Text description provided by the architects. Clients Kate and Grant had a beach house in Lorne, Victoria, which they loved and valued greatly. They asked ‘how could we add a clear and elevated view of the ocean without demolishing, damaging or dominating our beloved shack?’
Dorman House is a finely crafted timber box, independently constructed to hover over the existing beach house. In contrast to the neighbours, it has been designed to weather, to go grey and age, and sink back into the landscape, back into the bush.
The elevated box extension sits on top of a structure of industrial-looking posts and beams and comprises of a kitchen, dining and living room, accessed via a spiral staircase. Though the client’s asked to “save our shack but give us the view” they also wanted to create a space that was not solely focused on the vista. What could easily have been a white plasterboard box filled with downlights is, instead, detailed and well considered, radiating warmth and calm. Internally lined with Silvertop Ash, it’s a place that exudes character and responds to the seasonal changes and hours of the day.
The new living space does not protrude forward over the ridge-line of the old house and avoids dominating the original shack unnecessarily.

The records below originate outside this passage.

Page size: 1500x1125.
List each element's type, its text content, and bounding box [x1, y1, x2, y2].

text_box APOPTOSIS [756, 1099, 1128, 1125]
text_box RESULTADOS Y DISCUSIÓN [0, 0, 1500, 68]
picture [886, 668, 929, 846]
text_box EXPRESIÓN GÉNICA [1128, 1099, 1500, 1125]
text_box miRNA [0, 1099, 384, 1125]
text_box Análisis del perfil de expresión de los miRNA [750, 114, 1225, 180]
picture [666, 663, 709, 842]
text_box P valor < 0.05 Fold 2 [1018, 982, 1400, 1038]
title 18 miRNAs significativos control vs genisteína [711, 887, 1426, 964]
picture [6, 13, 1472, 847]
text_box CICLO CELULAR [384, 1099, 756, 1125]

The undercroft of the new living space is a simple infill of the heavy timber structure, to create a useable space without adding mass that would dominate the original property. We have lined the space with polycarbonate, to allow an abundance of filtered light to fill the room. Though the old kitchen was transformed into a second bathroom and laundry, the original beach house remains mostly unchanged. It was tidied up and repainted so that the charm and character of the post war shack was retained.